> Work instructions: Where a line in the data below includes the word "review", count it. State the total and nothing more.

Stored data entries:
□ □ □ □ □ □ □
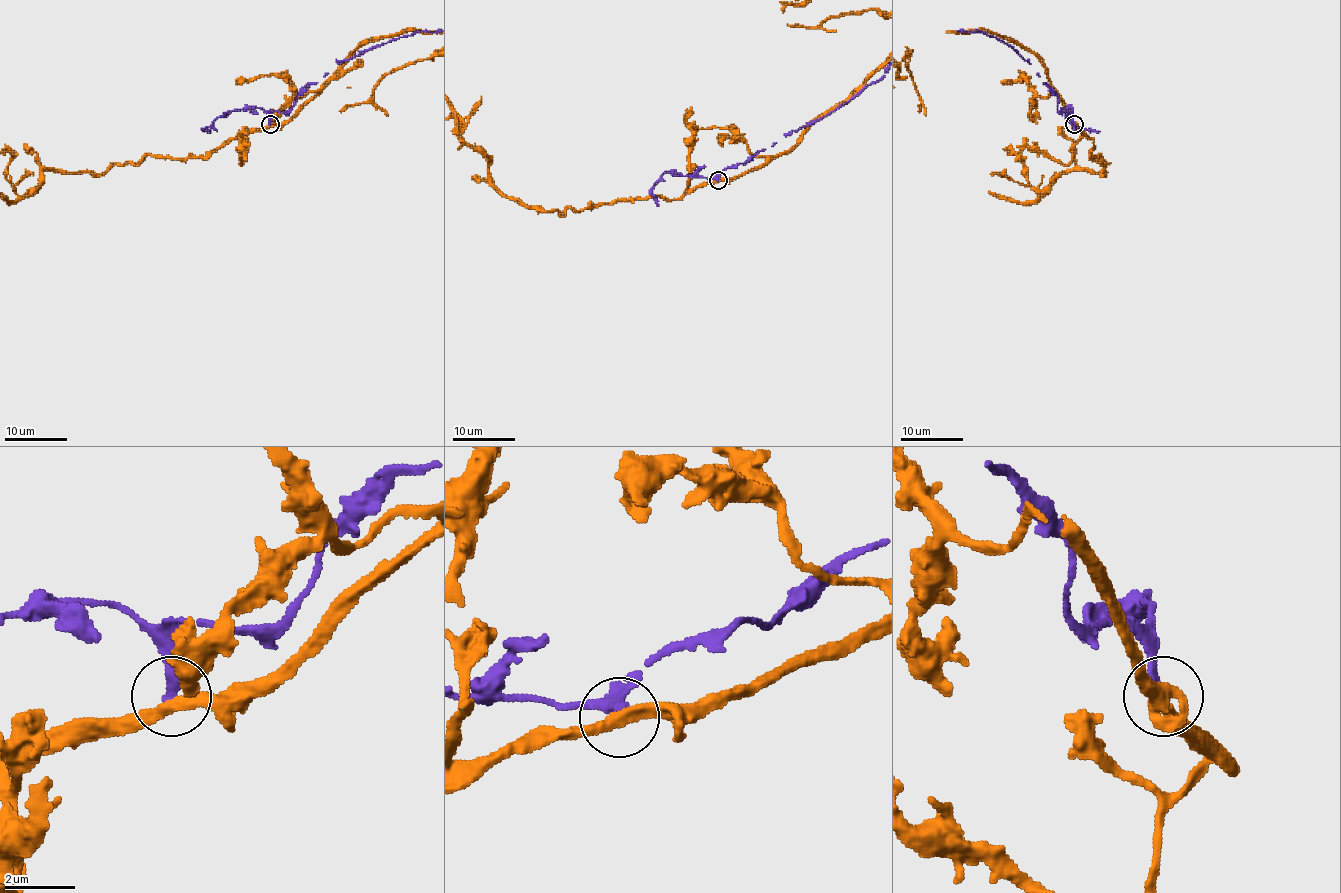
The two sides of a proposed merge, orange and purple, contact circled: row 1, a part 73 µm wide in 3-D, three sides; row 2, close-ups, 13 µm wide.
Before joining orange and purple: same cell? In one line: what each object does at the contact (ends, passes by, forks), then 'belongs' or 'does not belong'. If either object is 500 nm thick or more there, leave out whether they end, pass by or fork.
orange passes by; purple ends; does not belong

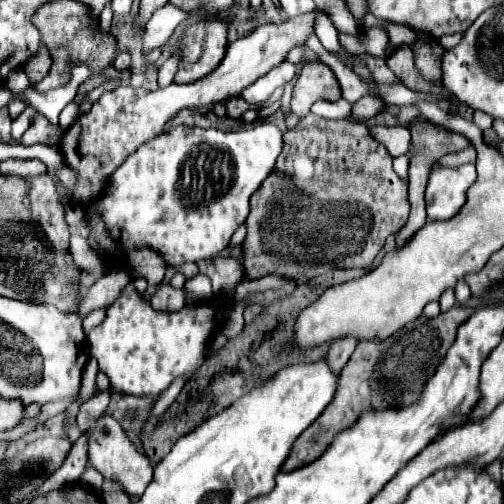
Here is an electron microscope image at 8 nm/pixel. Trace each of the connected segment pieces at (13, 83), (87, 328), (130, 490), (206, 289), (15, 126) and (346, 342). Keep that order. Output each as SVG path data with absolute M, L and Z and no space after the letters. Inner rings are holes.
M14 69L14 71L8 75L6 85L8 85L12 91L24 91L26 87L32 87L30 81L28 81L28 77L24 75L22 69Z
M96 309L96 311L92 311L92 313L84 319L84 333L90 333L96 325L100 325L104 317L106 317L104 309Z
M106 413L100 419L96 419L92 423L92 427L90 427L88 461L108 481L116 481L118 485L122 485L122 489L130 497L140 497L146 491L146 487L150 485L150 481L152 481L152 463L150 463L150 459L136 449L136 445L124 433L122 425L116 419L112 419L110 415L106 415Z
M202 273L194 275L192 279L188 279L186 285L184 285L184 289L190 291L190 293L192 293L194 297L198 297L198 299L208 299L208 297L212 297L210 279L208 279L206 275L202 275Z
M26 107L14 121L12 121L12 141L16 143L16 141L20 141L20 137L22 137L22 133L30 127L30 123L32 123L32 119L36 117L36 109L34 107Z
M338 339L330 345L328 353L324 355L324 363L332 369L334 375L338 375L354 349L356 349L356 339Z

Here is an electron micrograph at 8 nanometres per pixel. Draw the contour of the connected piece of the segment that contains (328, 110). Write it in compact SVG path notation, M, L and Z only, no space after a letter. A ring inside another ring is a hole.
M340 99L336 103L332 103L332 101L316 101L312 105L312 113L320 115L324 119L344 119L344 117L348 117L352 113L352 107L354 105L350 101L346 101L346 99Z

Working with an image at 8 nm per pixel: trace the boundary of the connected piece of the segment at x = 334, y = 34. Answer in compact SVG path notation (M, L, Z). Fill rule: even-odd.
M327 16L317 18L314 32L329 53L344 53L344 49L340 47L338 31Z

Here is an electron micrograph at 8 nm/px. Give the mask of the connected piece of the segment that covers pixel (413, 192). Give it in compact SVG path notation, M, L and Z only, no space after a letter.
M422 123L422 125L416 125L410 129L412 131L412 143L416 145L416 155L410 159L410 205L412 205L412 211L410 211L410 217L408 217L408 223L400 229L398 233L398 239L396 239L396 245L404 245L408 241L408 237L412 237L424 223L426 223L426 209L424 209L424 191L426 191L426 183L428 183L428 175L430 175L430 169L432 165L446 153L454 153L454 151L462 151L466 149L468 145L472 145L464 135L460 133L454 133L454 131L448 131L440 125L434 125L434 123Z

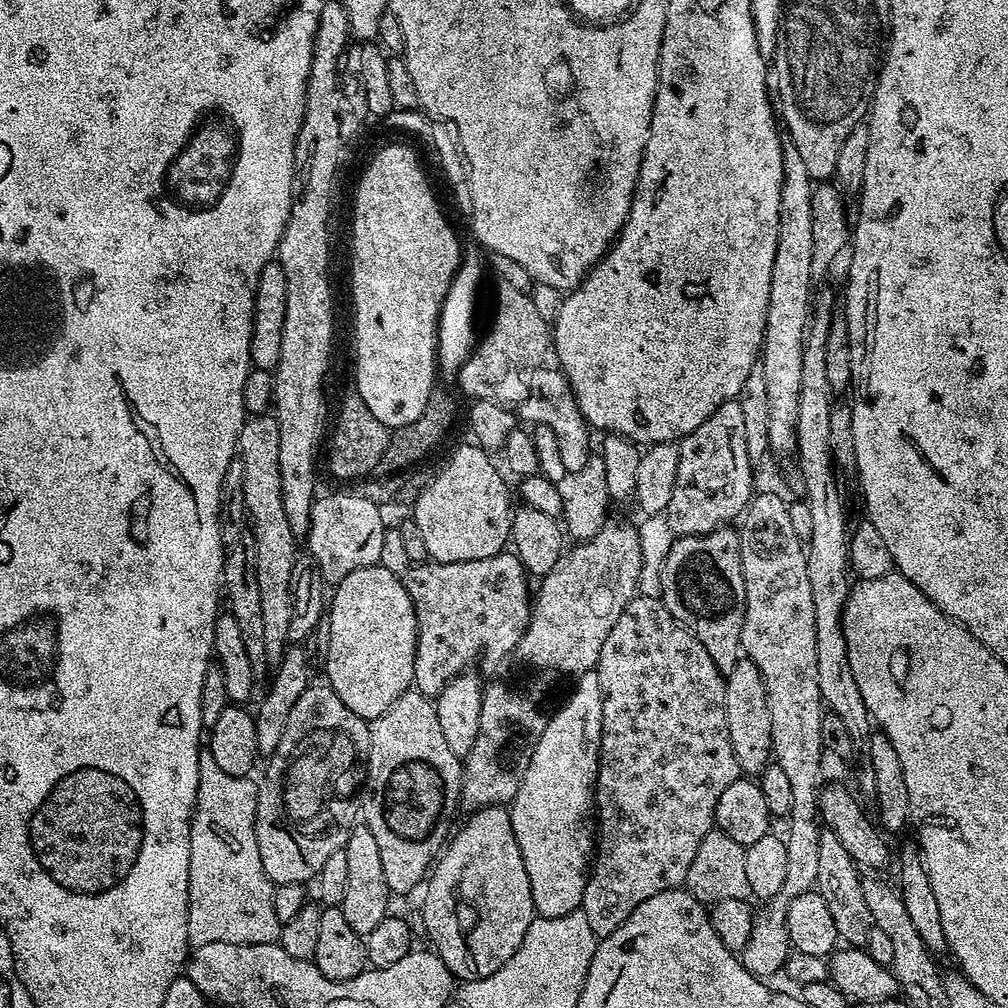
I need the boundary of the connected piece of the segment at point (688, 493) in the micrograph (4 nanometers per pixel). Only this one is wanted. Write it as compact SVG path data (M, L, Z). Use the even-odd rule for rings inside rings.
M738 400L718 406L679 445L678 478L674 478L674 494L666 513L673 537L706 536L715 528L731 525L747 509L754 495L754 465L747 454L745 419Z

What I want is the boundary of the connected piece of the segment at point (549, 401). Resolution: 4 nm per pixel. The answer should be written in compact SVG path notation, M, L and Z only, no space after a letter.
M541 366L533 368L528 377L528 397L519 405L518 416L521 421L529 420L529 425L550 426L554 430L554 438L558 438L558 454L562 454L562 466L566 466L569 474L582 470L588 457L593 455L594 440L590 425L582 414L576 401L574 390L559 367Z

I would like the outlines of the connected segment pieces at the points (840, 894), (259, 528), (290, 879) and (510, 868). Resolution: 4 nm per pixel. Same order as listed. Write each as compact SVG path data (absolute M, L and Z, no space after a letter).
M821 831L818 842L818 878L815 891L826 898L826 906L834 917L836 935L845 945L864 946L870 938L874 926L870 906L866 906L866 897L862 894L862 872L856 863L846 854L846 846L838 842L838 834Z
M256 414L245 419L240 439L238 441L238 458L242 462L244 477L244 507L246 520L254 538L254 554L258 566L258 598L262 601L262 623L266 626L266 658L269 665L275 666L284 657L284 652L290 647L288 631L290 630L290 614L292 613L292 575L298 555L298 538L290 530L290 522L286 522L286 506L282 506L282 474L278 464L278 438L280 427L275 415Z
M309 683L308 689L294 702L294 710L290 710L290 719L286 722L286 730L282 734L282 742L278 742L278 750L274 750L272 756L267 757L264 768L264 781L258 784L258 802L256 803L256 837L258 838L258 854L262 858L262 870L272 879L273 885L278 884L302 884L307 885L315 881L318 870L322 870L322 865L326 863L326 858L334 854L334 850L343 848L350 838L350 830L355 828L358 817L362 812L362 789L364 779L368 777L368 747L370 746L370 734L368 729L369 721L358 718L350 710L346 710L346 702L334 694L334 690L329 688L327 683Z
M493 806L491 808L477 808L469 816L472 817L460 829L457 827L454 835L447 841L446 847L441 851L427 877L426 887L423 889L423 892L425 891L424 928L428 931L429 938L432 939L433 945L431 944L431 947L436 955L442 958L442 962L446 962L453 977L460 982L486 978L490 974L494 974L494 970L502 970L502 966L506 966L506 962L510 962L510 958L514 958L514 950L518 950L518 946L522 946L522 938L526 938L526 930L530 930L532 921L537 917L534 898L530 894L530 878L526 878L526 862L522 862L522 850L518 850L518 838L514 838L511 811L504 806Z

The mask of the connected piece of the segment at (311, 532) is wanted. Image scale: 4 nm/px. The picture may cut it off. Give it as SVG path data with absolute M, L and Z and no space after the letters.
M332 492L329 496L320 494L313 500L310 510L306 552L318 562L325 585L335 586L346 578L346 574L380 563L385 531L384 516L370 497L351 496L348 492Z

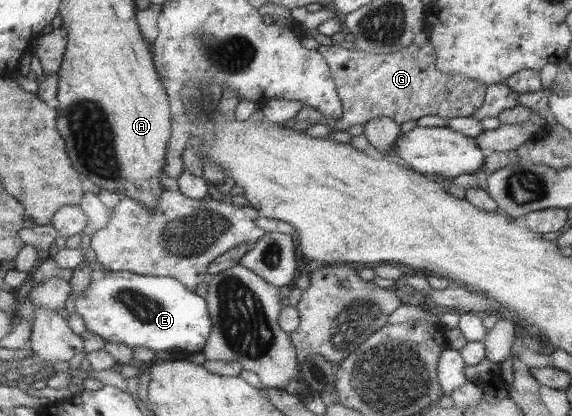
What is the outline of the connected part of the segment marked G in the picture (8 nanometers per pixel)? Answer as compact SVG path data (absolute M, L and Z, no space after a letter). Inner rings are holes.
M427 43L422 46L410 44L391 54L369 54L355 49L344 49L339 47L339 44L319 45L317 51L325 59L335 92L340 98L341 117L337 121L327 119L316 109L305 106L299 112L296 121L309 121L311 125L324 124L331 127L331 132L345 131L357 124L365 125L371 118L381 118L381 116L393 120L397 125L408 121L416 122L423 116L438 116L445 119L469 117L476 113L477 108L480 108L485 100L485 85L460 74L443 74L437 70L433 62L433 49Z

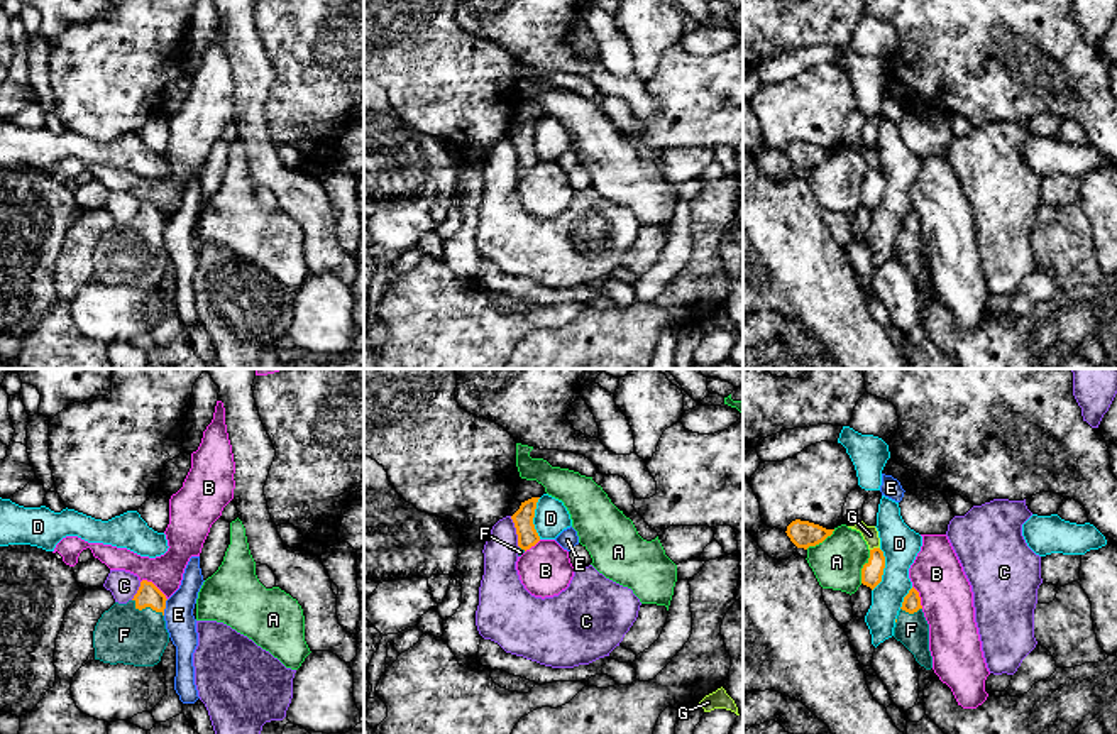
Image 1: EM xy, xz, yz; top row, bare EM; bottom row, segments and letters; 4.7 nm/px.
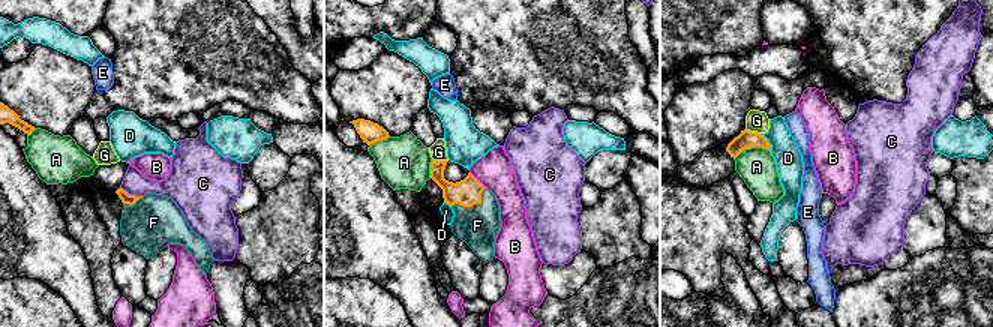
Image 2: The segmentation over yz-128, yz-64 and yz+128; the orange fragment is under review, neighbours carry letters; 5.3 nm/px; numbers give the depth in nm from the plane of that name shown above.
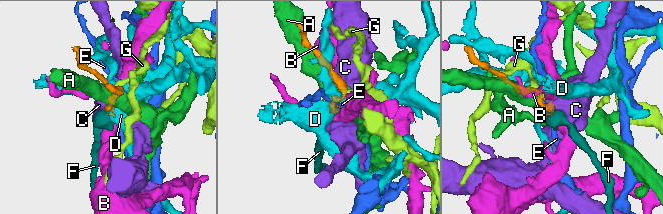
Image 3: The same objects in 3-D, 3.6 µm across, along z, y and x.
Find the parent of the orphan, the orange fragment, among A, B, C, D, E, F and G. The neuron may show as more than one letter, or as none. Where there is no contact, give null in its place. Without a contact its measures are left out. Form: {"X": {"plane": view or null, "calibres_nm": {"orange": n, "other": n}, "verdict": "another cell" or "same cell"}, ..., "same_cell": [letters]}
{"A": {"plane": "yz", "calibres_nm": {"orange": 100, "other": 240}, "verdict": "another cell"}, "B": {"plane": "xy", "calibres_nm": {"orange": 110, "other": 160}, "verdict": "another cell"}, "C": {"plane": "xz", "calibres_nm": {"orange": 100, "other": 170}, "verdict": "another cell"}, "D": {"plane": "yz", "calibres_nm": {"orange": 100, "other": 180}, "verdict": "another cell"}, "E": {"plane": "xy", "calibres_nm": {"orange": 110, "other": 140}, "verdict": "another cell"}, "F": {"plane": "xy", "calibres_nm": {"orange": 110, "other": 280}, "verdict": "same cell"}, "G": {"plane": "yz", "calibres_nm": {"orange": 100, "other": 80}, "verdict": "another cell"}, "same_cell": ["F"]}

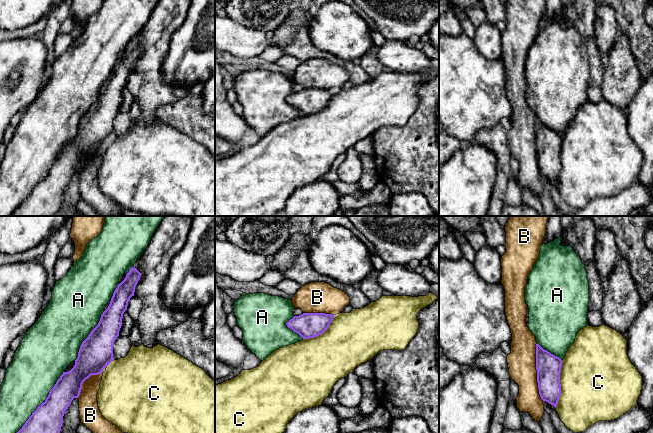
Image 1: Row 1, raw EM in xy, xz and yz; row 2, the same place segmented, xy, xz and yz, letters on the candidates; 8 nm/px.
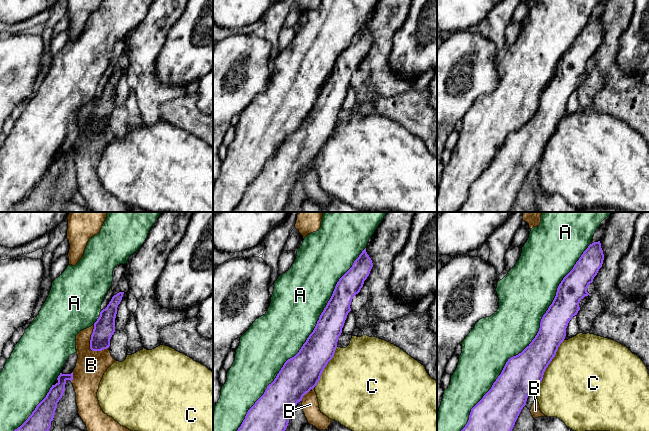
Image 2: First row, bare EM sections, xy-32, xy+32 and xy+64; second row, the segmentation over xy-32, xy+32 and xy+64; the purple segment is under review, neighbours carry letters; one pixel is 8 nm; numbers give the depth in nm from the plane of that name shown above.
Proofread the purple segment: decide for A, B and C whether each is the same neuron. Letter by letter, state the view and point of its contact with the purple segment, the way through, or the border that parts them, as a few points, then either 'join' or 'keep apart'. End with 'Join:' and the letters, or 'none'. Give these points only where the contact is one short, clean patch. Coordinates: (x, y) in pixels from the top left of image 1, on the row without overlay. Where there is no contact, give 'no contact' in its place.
□ □ □ □ □ □ □
> Exercise response: 2